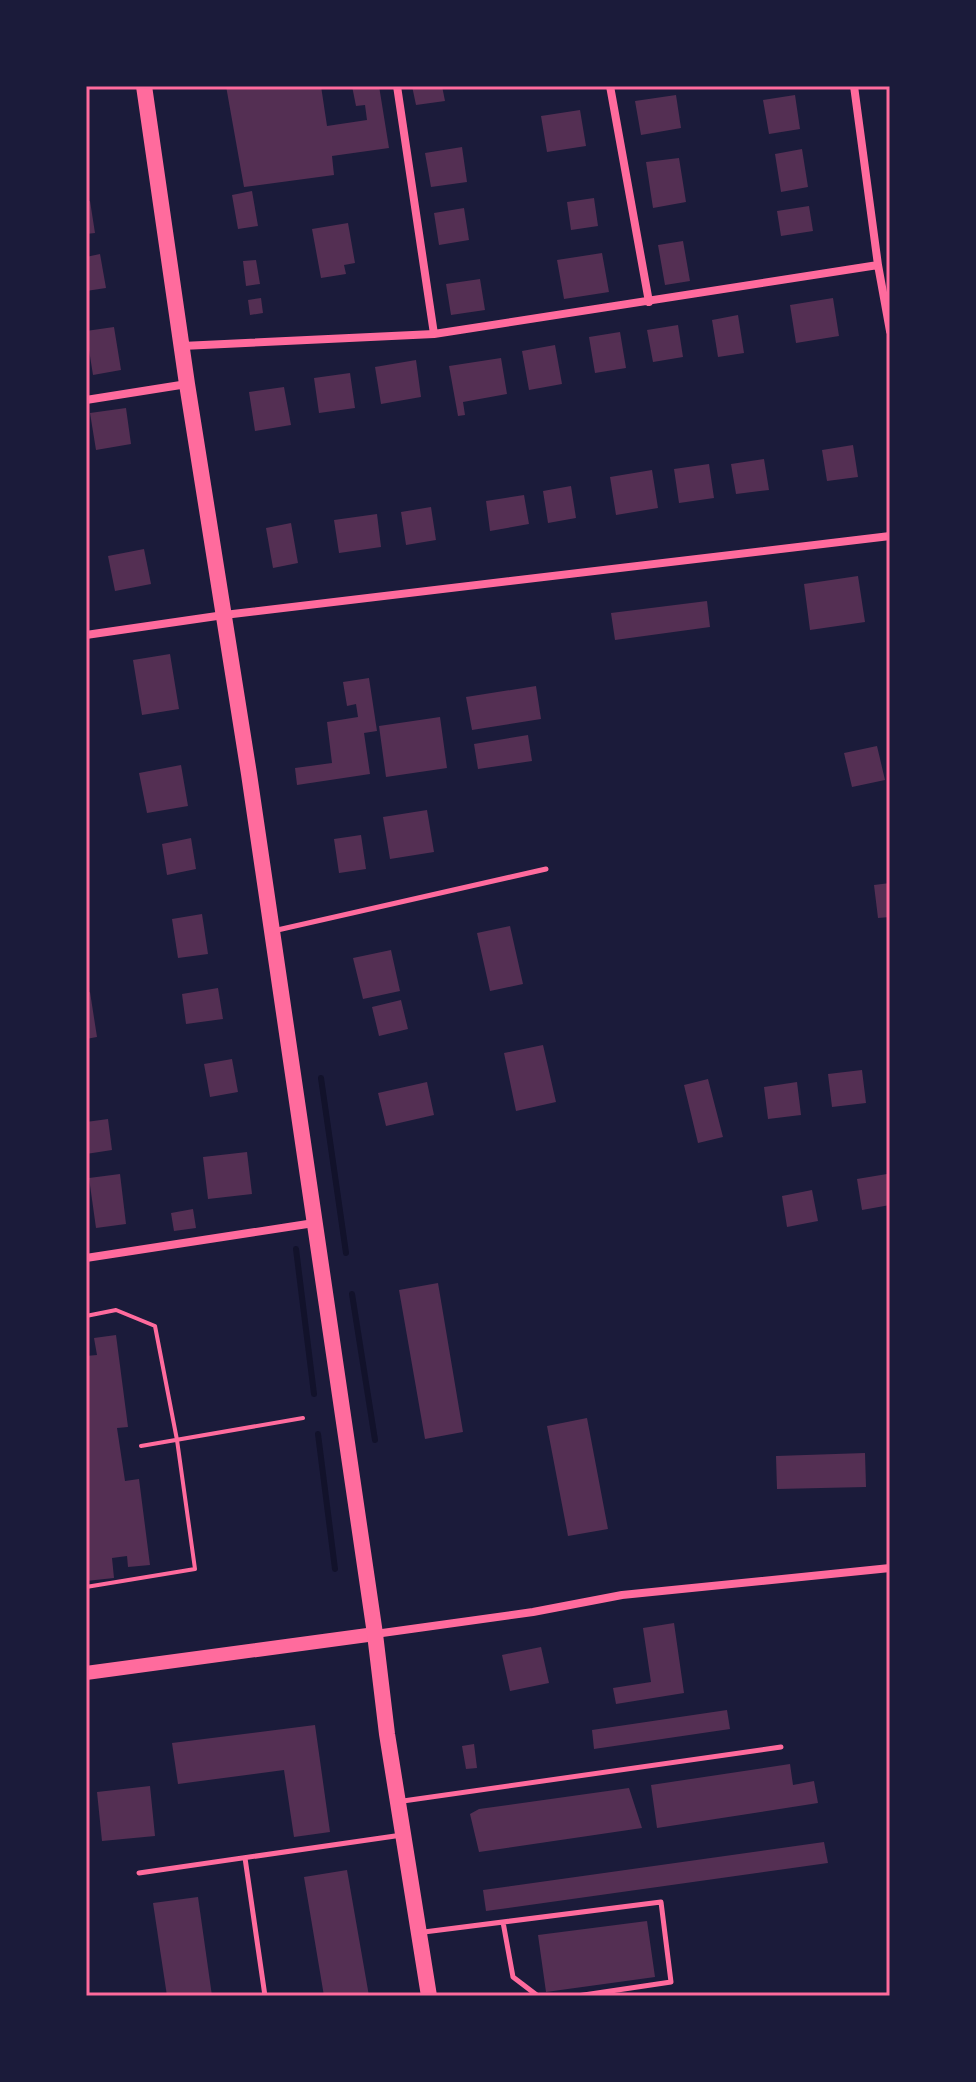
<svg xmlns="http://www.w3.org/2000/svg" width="976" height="2082" viewBox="0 0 976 2082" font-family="Barlow,sans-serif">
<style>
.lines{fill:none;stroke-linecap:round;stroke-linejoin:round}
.stream{stroke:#12122b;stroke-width:6}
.building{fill:#542f53}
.path{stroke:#ff6b9d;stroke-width:4}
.service{stroke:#ff6b9d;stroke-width:5}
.minor{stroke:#ff6b9d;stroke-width:8}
.tertiary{stroke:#ff6b9d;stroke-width:14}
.secondary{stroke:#ff6b9d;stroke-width:16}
.neatline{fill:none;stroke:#ff6b9d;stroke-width:3}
</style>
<rect width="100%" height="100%" fill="#1b1b3a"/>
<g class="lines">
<path class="stream" d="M321,1078l25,175
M296,1249l18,145
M352,1294l23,146
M318,1434l17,135"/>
</g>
<path class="building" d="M226,86h95l6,40 40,-6 -2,-15 -9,1 -4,-20h27l10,62 -57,8 2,19 -90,12z
M412,86h30l3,15 -29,4z
M676,95l5,33 -40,7 -6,-34z
M795,95l5,34 -31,5 -6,-34z
M580,110l6,36 -39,6 -6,-36z
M462,147l5,35 -36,5 -6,-34z
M802,149l6,38 -27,5 -6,-38z
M679,158l7,44 -33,6 -7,-46z
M252,191l6,35 -20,3 -6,-34z
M594,198l4,28 -27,4 -4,-28z
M86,201h4l5,32 -9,1z
M809,206l4,25 -32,5 -4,-25z
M464,208l5,32 -30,5 -5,-32z
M348,223l7,40 -11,2 2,9 -25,4 -9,-49z
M683,241l7,40 -25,4 -7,-40z
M602,253l7,39 -45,7 -7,-39z
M100,254l6,34 -20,3v-34z
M256,260l4,24 -14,2 -3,-25z
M480,279l5,31 -34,5 -5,-31z
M261,298l2,15 -13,2 -2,-15z
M833,298l6,38 -43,7 -6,-38z
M738,315l6,38 -26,4 -6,-37z
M678,325l5,32 -30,5 -6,-32z
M114,327l7,43 -28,5 -7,-44z
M620,332l6,36 -31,5 -6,-36z
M555,345l7,39 -33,6 -7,-39z
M501,358l6,36 -44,8 2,13 -7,1 -9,-50z
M416,360l5,37 -40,7 -6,-37z
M350,373l5,35 -36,5 -5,-35z
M284,387l7,38 -36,6 -6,-39z
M126,408l5,36 -35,6 -6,-37z
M853,445l5,32 -31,4 -5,-31z
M764,459l5,31 -33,4 -5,-30z
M709,464l5,34 -35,5 -5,-34z
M652,470l6,38 -42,7 -6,-38z
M571,486l5,32 -28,5 -5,-32z
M524,495l5,29 -39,7 -4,-30z
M431,507l5,33 -30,5 -5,-33z
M377,514l4,33 -42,6 -5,-33z
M291,523l7,40 -25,5 -7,-40z
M144,549l7,35 -36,7 -7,-35z
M858,576l7,46 -55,8 -6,-46z
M707,601l3,26 -95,13 -4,-27z
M170,654l9,55 -37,6 -9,-55z
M369,678l8,53 -13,2 6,41 -73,11 -2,-17 37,-5 -5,-41 31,-5 -2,-13 -9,2 -4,-24z
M536,686l5,33 -69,11 -6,-33z
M440,717l7,51 -61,9 -7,-51z
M528,735l4,26 -54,8 -4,-25z
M877,746l8,34 -33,7 -8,-34z
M181,765l7,41 -41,7 -8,-40z
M427,810l7,42 -44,7 -7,-42z
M361,835l5,34 -27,4 -5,-34z
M191,838l5,31 -29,6 -5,-31z
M890,883v34l-12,1 -4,-33z
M202,914l6,40 -30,4 -6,-39z
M510,926l13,58 -33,7 -13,-58z
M391,950l9,41 -37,8 -10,-41z
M218,988l5,31 -37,5 -4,-30z
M90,992l7,45 -11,2v-46z
M401,1000l7,29 -29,7 -7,-29z
M543,1045l13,57 -40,9 -12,-58z
M232,1059l6,33 -28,5 -6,-33z
M862,1070l4,33 -34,4 -4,-33z
M708,1079l15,58 -25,6 -14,-58z
M427,1082l7,33 -48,11 -8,-33z
M797,1082l4,33 -33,4 -4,-32z
M108,1119l4,31 -26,4v-32z
M247,1152l5,42 -44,5 -5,-42z
M120,1174l6,50 -30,4 -7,-50z
M887,1174l3,31 -28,5 -5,-31z
M812,1190l6,31 -31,6 -5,-31z
M193,1209l3,19 -22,3 -3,-18z
M438,1283l25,149 -38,7 -26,-149z
M116,1335l12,92 -11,1 8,53 14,-2 11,86 -22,2 -1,-11 -15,2 2,20 -28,3v-225l11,-1 -3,-17z
M587,1418l21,111 -40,7 -21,-110z
M865,1453l1,34 -89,2 -1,-33z
M674,1623l10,70 -68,11 -3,-16 38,-6 -8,-54z
M541,1647l8,36 -39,8 -8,-36z
M727,1710l3,19 -136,20 -2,-19z
M315,1725l15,107 -36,5 -10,-67 -106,14 -6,-41z
M474,1744l3,24 -11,1 -4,-23z
M790,1764l3,21 21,-4 4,22 -161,25 -6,-43z
M150,1786l5,50 -53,5 -5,-49z
M629,1788l13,40 -163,24 -9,-38 9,-5z
M824,1842l4,21 -342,48 -3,-21z
M347,1870l22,126h-45l-20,-119z
M198,1897l14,99h-45l-14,-93z
M647,1921l8,56 -109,15 -8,-57z"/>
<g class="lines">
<path class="path" d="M86,1316l30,-6 39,16 22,114 18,129 -109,18
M141,1446l162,-28"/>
<path class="service" d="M273,931l273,-62
M403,1801l378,-54
M245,1858l20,138
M139,1873l263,-38
M503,1922l10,55 25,19
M424,1932l237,-30 10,80 -94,14"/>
<path class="minor" d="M397,86l37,248
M610,86l39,216
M854,86l24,179 12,66
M182,346l252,-12 444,-69
M86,400l101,-16
M86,635l138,-20 666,-79
M86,1258l228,-35
M375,1634l158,-22 89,-17 268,-27"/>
<path class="tertiary" d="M86,1673l289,-39"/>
<path class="secondary" d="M144,86l43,298 62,390 126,860 12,100 42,262"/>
</g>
<rect width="976" height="2082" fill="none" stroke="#1b1b3a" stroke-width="176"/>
<rect x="88" y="88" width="800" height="1906" class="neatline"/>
</svg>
※ ※ ※
*About this task*. What this calls for is a word-for-word copy of the listing above, pictures excluded.

*Solution to this exercise*.
<svg xmlns="http://www.w3.org/2000/svg" width="976" height="2082" viewBox="0 0 976 2082" font-family="Barlow,sans-serif">
<style>
.lines{fill:none;stroke-linecap:round;stroke-linejoin:round}
.stream{stroke:#12122b;stroke-width:6}
.building{fill:#542f53}
.path{stroke:#ff6b9d;stroke-width:4}
.service{stroke:#ff6b9d;stroke-width:5}
.minor{stroke:#ff6b9d;stroke-width:8}
.tertiary{stroke:#ff6b9d;stroke-width:14}
.secondary{stroke:#ff6b9d;stroke-width:16}
.neatline{fill:none;stroke:#ff6b9d;stroke-width:3}
</style>
<rect width="100%" height="100%" fill="#1b1b3a"/>
<g class="lines">
<path class="stream" d="M321,1078l25,175
M296,1249l18,145
M352,1294l23,146
M318,1434l17,135"/>
</g>
<path class="building" d="M226,86h95l6,40 40,-6 -2,-15 -9,1 -4,-20h27l10,62 -57,8 2,19 -90,12z
M412,86h30l3,15 -29,4z
M676,95l5,33 -40,7 -6,-34z
M795,95l5,34 -31,5 -6,-34z
M580,110l6,36 -39,6 -6,-36z
M462,147l5,35 -36,5 -6,-34z
M802,149l6,38 -27,5 -6,-38z
M679,158l7,44 -33,6 -7,-46z
M252,191l6,35 -20,3 -6,-34z
M594,198l4,28 -27,4 -4,-28z
M86,201h4l5,32 -9,1z
M809,206l4,25 -32,5 -4,-25z
M464,208l5,32 -30,5 -5,-32z
M348,223l7,40 -11,2 2,9 -25,4 -9,-49z
M683,241l7,40 -25,4 -7,-40z
M602,253l7,39 -45,7 -7,-39z
M100,254l6,34 -20,3v-34z
M256,260l4,24 -14,2 -3,-25z
M480,279l5,31 -34,5 -5,-31z
M261,298l2,15 -13,2 -2,-15z
M833,298l6,38 -43,7 -6,-38z
M738,315l6,38 -26,4 -6,-37z
M678,325l5,32 -30,5 -6,-32z
M114,327l7,43 -28,5 -7,-44z
M620,332l6,36 -31,5 -6,-36z
M555,345l7,39 -33,6 -7,-39z
M501,358l6,36 -44,8 2,13 -7,1 -9,-50z
M416,360l5,37 -40,7 -6,-37z
M350,373l5,35 -36,5 -5,-35z
M284,387l7,38 -36,6 -6,-39z
M126,408l5,36 -35,6 -6,-37z
M853,445l5,32 -31,4 -5,-31z
M764,459l5,31 -33,4 -5,-30z
M709,464l5,34 -35,5 -5,-34z
M652,470l6,38 -42,7 -6,-38z
M571,486l5,32 -28,5 -5,-32z
M524,495l5,29 -39,7 -4,-30z
M431,507l5,33 -30,5 -5,-33z
M377,514l4,33 -42,6 -5,-33z
M291,523l7,40 -25,5 -7,-40z
M144,549l7,35 -36,7 -7,-35z
M858,576l7,46 -55,8 -6,-46z
M707,601l3,26 -95,13 -4,-27z
M170,654l9,55 -37,6 -9,-55z
M369,678l8,53 -13,2 6,41 -73,11 -2,-17 37,-5 -5,-41 31,-5 -2,-13 -9,2 -4,-24z
M536,686l5,33 -69,11 -6,-33z
M440,717l7,51 -61,9 -7,-51z
M528,735l4,26 -54,8 -4,-25z
M877,746l8,34 -33,7 -8,-34z
M181,765l7,41 -41,7 -8,-40z
M427,810l7,42 -44,7 -7,-42z
M361,835l5,34 -27,4 -5,-34z
M191,838l5,31 -29,6 -5,-31z
M890,883v34l-12,1 -4,-33z
M202,914l6,40 -30,4 -6,-39z
M510,926l13,58 -33,7 -13,-58z
M391,950l9,41 -37,8 -10,-41z
M218,988l5,31 -37,5 -4,-30z
M90,992l7,45 -11,2v-46z
M401,1000l7,29 -29,7 -7,-29z
M543,1045l13,57 -40,9 -12,-58z
M232,1059l6,33 -28,5 -6,-33z
M862,1070l4,33 -34,4 -4,-33z
M708,1079l15,58 -25,6 -14,-58z
M427,1082l7,33 -48,11 -8,-33z
M797,1082l4,33 -33,4 -4,-32z
M108,1119l4,31 -26,4v-32z
M247,1152l5,42 -44,5 -5,-42z
M120,1174l6,50 -30,4 -7,-50z
M887,1174l3,31 -28,5 -5,-31z
M812,1190l6,31 -31,6 -5,-31z
M193,1209l3,19 -22,3 -3,-18z
M438,1283l25,149 -38,7 -26,-149z
M116,1335l12,92 -11,1 8,53 14,-2 11,86 -22,2 -1,-11 -15,2 2,20 -28,3v-225l11,-1 -3,-17z
M587,1418l21,111 -40,7 -21,-110z
M865,1453l1,34 -89,2 -1,-33z
M674,1623l10,70 -68,11 -3,-16 38,-6 -8,-54z
M541,1647l8,36 -39,8 -8,-36z
M727,1710l3,19 -136,20 -2,-19z
M315,1725l15,107 -36,5 -10,-67 -106,14 -6,-41z
M474,1744l3,24 -11,1 -4,-23z
M790,1764l3,21 21,-4 4,22 -161,25 -6,-43z
M150,1786l5,50 -53,5 -5,-49z
M629,1788l13,40 -163,24 -9,-38 9,-5z
M824,1842l4,21 -342,48 -3,-21z
M347,1870l22,126h-45l-20,-119z
M198,1897l14,99h-45l-14,-93z
M647,1921l8,56 -109,15 -8,-57z"/>
<g class="lines">
<path class="path" d="M86,1316l30,-6 39,16 22,114 18,129 -109,18
M141,1446l162,-28"/>
<path class="service" d="M273,931l273,-62
M403,1801l378,-54
M245,1858l20,138
M139,1873l263,-38
M503,1922l10,55 25,19
M424,1932l237,-30 10,80 -94,14"/>
<path class="minor" d="M397,86l37,248
M610,86l39,216
M854,86l24,179 12,66
M182,346l252,-12 444,-69
M86,400l101,-16
M86,635l138,-20 666,-79
M86,1258l228,-35
M375,1634l158,-22 89,-17 268,-27"/>
<path class="tertiary" d="M86,1673l289,-39"/>
<path class="secondary" d="M144,86l43,298 62,390 126,860 12,100 42,262"/>
</g>
<rect width="976" height="2082" fill="none" stroke="#1b1b3a" stroke-width="176"/>
<rect x="88" y="88" width="800" height="1906" class="neatline"/>
</svg>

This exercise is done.